Shelter House Patty Hajdu said the cold weather pilot project that began last month has been busier than anticipated. (Matt Vis,

It has only taken a month for Shelter House’s cold weather project to show its effectiveness.

The cold weather pilot project designed to get homeless and intoxicated people out of the elements has been busier than imagined, according to Shelter House executive director Patty Hajdu.

“We find the demand exceeds our expectations,” Hajdu said following a presentation at Tuesday’s police service board meeting.

“At the beginning there might have been a few periods during the day where they didn’t have calls but now they find their phone is ringing constantly.”

The program has a two-person team available for 12 hours to respond to non-violent calls that do not warrant police or emergency response intervention and then transport clients to a shelter.

As of Jan. 14, the outreach team had received 226 calls for service and provided 182 instances of transportation since beginning on Dec. 27. They are busiest between the hours of 8 p.m. and 2 a.m.

All of these transportation services help alleviate pressures from an over-worked police and emergency response system.

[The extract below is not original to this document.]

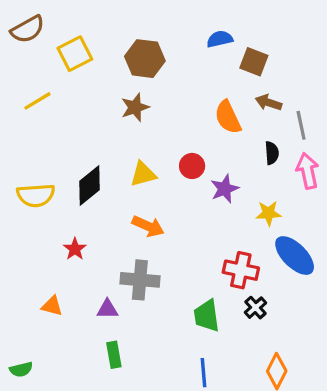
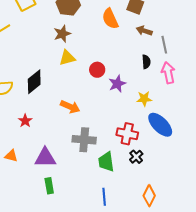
orange semicircle: (228, 117) -> (110, 19), moved
yellow triangle: (143, 174) -> (67, 58), moved
gray cross: (140, 280) -> (84, 140), moved
purple triangle: (107, 309) -> (45, 158), size x1.6

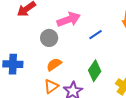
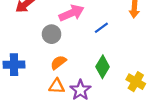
orange triangle: (51, 86) -> (57, 86), turned 42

Thunder Bay Police Service chief J.P. Levesque told the board the program is tangibly reducing public intoxication incidents for police.

Hajdu expects the final numbers from the pilot project, which is scheduled to end in April, will prove the value it has to aid outreach and addiction treatments.

“I think people are going to be amazed when they see the numbers we’re able to divert from police transportation, from EMS transportation and just the support we provide to all the other providers in the community,” Hajdu said.

One of the pillars of the project was an increased collaboration between Shelter House and the Salvation Army, where sober men over 18 at the Shelter House are transported to the Salvation Army to maximize available beds.

The Shelter House is also providing a short-term sobering up service.

The results of the program are to be presented to city council in June but Hajdu already believes the numbers will show that it should run year-round. However, she said there has to be some additional money to do that.

Members of the board asked Hajdu about seeking support by way of health dollars but said Shelter House and the outreach program is not formally considered a health care provider.

She added that the thought of continuing the program without increased funding “terrified” her as an executive director.